What Is Myalgic Encephalomyelitis?
A GLA-Based Systems Framework

Myalgic encephalomyelitis (ME) is a multi-system regulatory disorder marked by impaired perfusion, metabolic fragility, autonomic instability, and exaggerated innate immune responsiveness. The GLA model (Gut–Liver–Autonomic Axis) frames ME as a failure of physiological adaptation rather than a dysfunction of a single organ.

Under physical, cognitive, or orthostatic stress, the body should increase:

• endothelial dilation & capillary recruitment,
• mitochondrial ATP generation,
• liver metabolic buffering,
• autonomic cardiovascular compensation.

In ME, these adjustments do not activate appropriately, resulting in:

• microvascular under-perfusion,
• rapid metabolic strain,
• innate immune amplification,
• autonomic instability,
• delayed multi-system flares (PEM).

SMPDL3B, a GPI-anchored membrane stabilizer, sits at the highest level of the GLA hierarchy. Two phenotypes contribute to ME pathophysiology:

• Shedding phenotype: low membrane SMPDL3B, high soluble SMPDL3B, elevated PI-PLC activity, strong IL-6/TLR4 reactivity.
• Deficiency phenotype: globally reduced SMPDL3B capacity, lower PI-PLC tone, greater baseline metabolic fragility.

Both reduce the membrane’s ability to regulate endothelial, immune, and autonomic signalling.
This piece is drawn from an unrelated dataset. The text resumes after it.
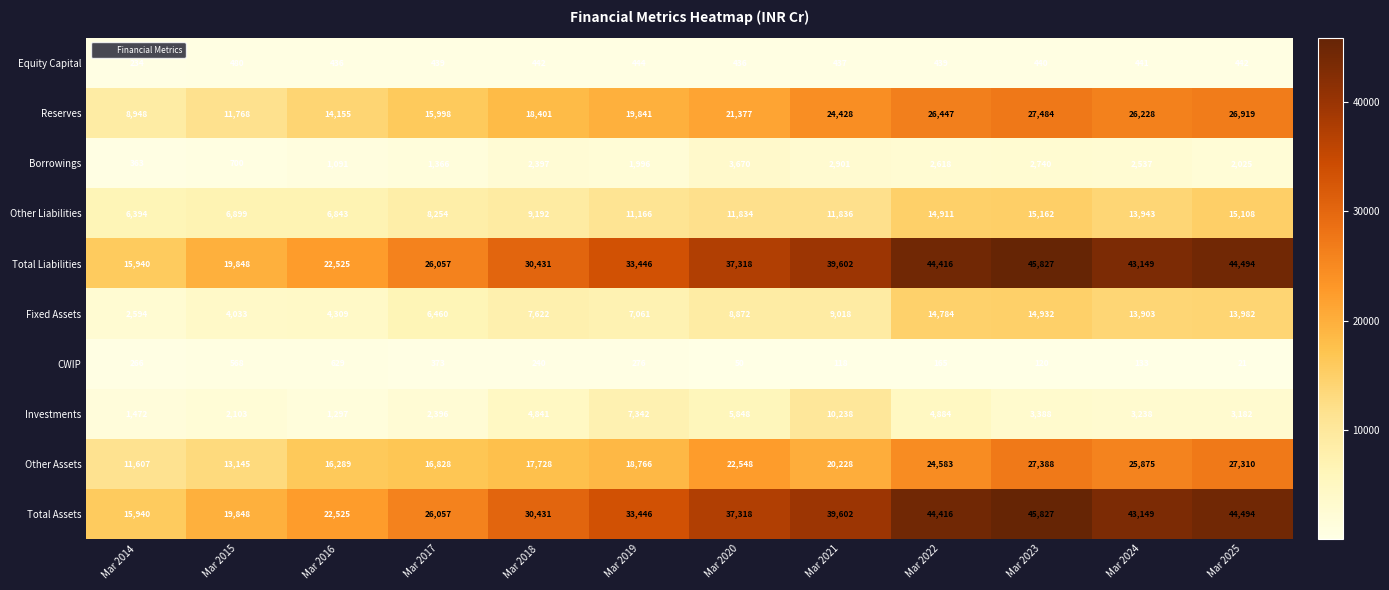

True or false: Equity Capital has a value of 184 at Mar 2016.

False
A defining feature of ME is a self-reinforcing inflammatory loop:

This loop increases cellular reactivity and lowers thresholds for PEM.
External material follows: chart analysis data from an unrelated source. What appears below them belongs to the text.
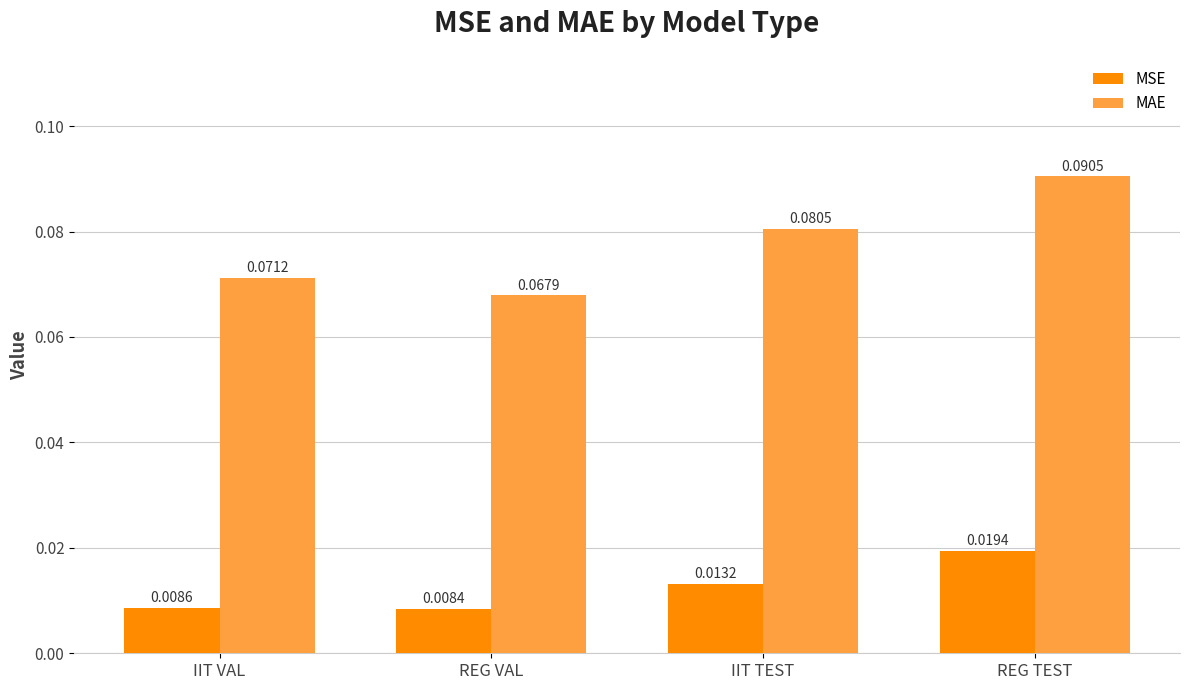

Between REG VAL and REG TEST, which series saw the biggest shift?

MAE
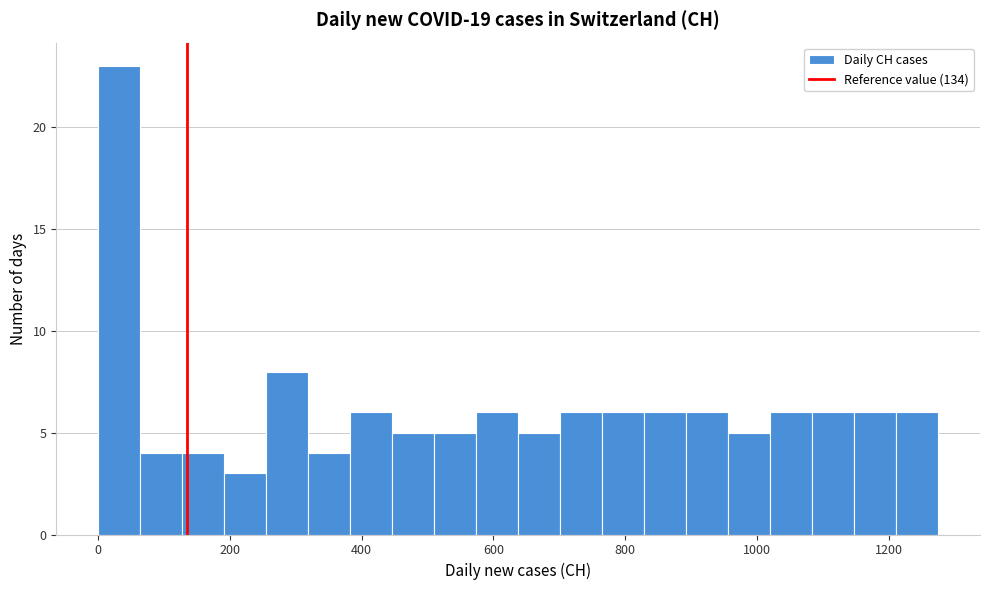

Read against the x-axis, roughly where is the centre of the tallest bar?

40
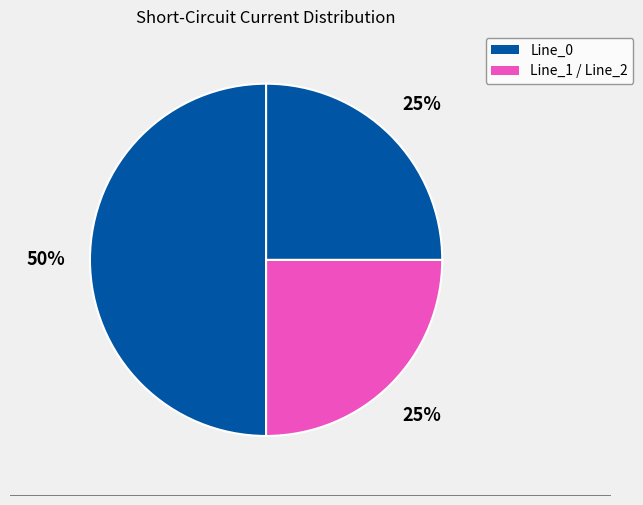

Which slice is the largest?

Line_0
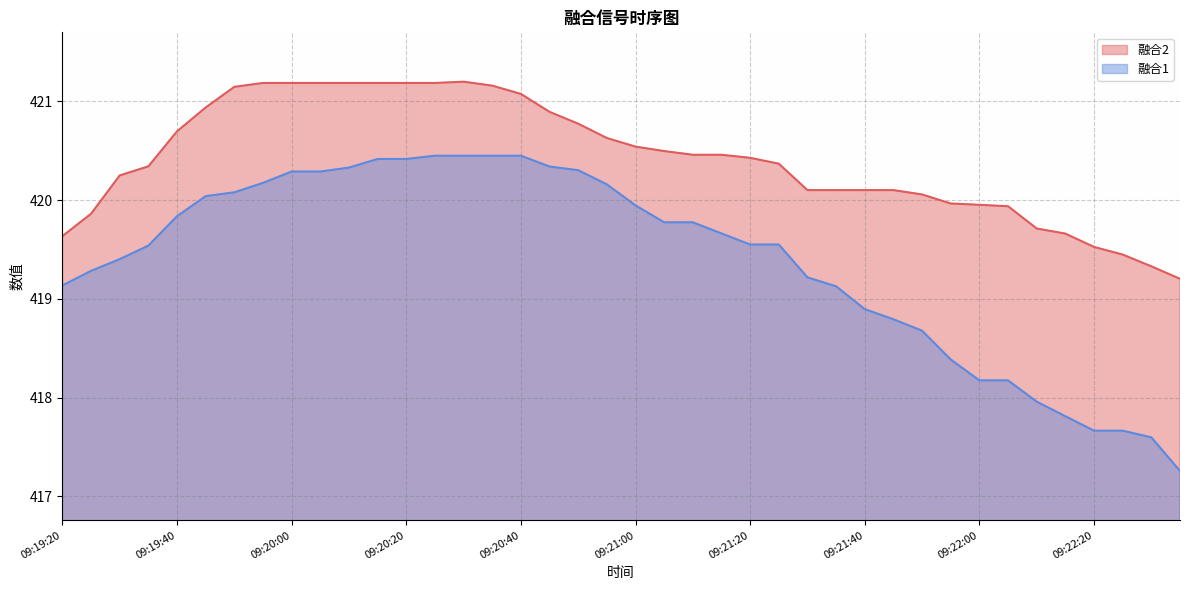

At which category is the sum across all series the highest?

09:20:30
SMPDL3B loss destabilizes endothelial lipid rafts, impairing:

• NO signalling,
• Ang-2/Tie2 balance,
• ET-1–mediated vasoconstriction,
• capillary recruitment,
• RBC deformability & microclot clearance.

Under impaired perfusion, tissues shift into hypoxic and anaerobic metabolism. ATP depletion leads to:

• Ca²⁺ pump failure,
• intracellular Ca²⁺ overload,
• mitochondrial dysfunction,
• ROS bursts.

ROS then reactivates PKC → PI-PLC, worsening SMPDL3B loss.

This loop explains the 24–72h delay characteristic of PEM.

The liver in ME shows functional metabolic strain despite normal routine labs. Disrupted bile-acid signalling, impaired metabolic switching, and oxidative stress lead to upregulation of FGF21, which correlates with symptom severity and reduced recovery capacity. Hepatic instability propagates instability across the entire GLA axis.

Autonomic dysregulation emerges from:

• impaired baroreflex sensitivity,
• sympathetic overcompensation,
• low circulating blood volume,
• RAAS signalling deficits.

This produces:

• POTS / orthostatic intolerance,
• 20–40% reductions in cerebral blood flow during tilt,
• sensory hypersensitivity.

SMPDL3B contributes to podocyte mechanotransduction.
Reduced SMPDL3B → impaired sodium handling → depressed RAAS response → bradykinin drift → renal hypoxia → further ROS.

This loop explains the improvement some patients experience with volume-expanding therapy.

The GLA model integrates:

• SMPDL3B-PI-PLC–TLR4 immune amplification,
• endothelial/microvascular instability,
• ischemia → Ca²⁺ → ROS loops,
• hepatic metabolic constraint (FGF21 signalling),
• autonomic & RAAS dysregulation.

This architecture explains the clinical hallmarks of ME:

• PEM,
• orthostatic intolerance,
• sensory hypersensitivity,
• exertional energy failure,
• multi-system symptom expression.

ME is a systems-level disorder maintained by interacting loops involving SMPDL3B loss, PI-PLC/TLR4 sensitization, endothelial dysfunction, ischemia-driven ROS signaling, hepatic metabolic constraint, and autonomic–vascular mismatch within the GLA axis.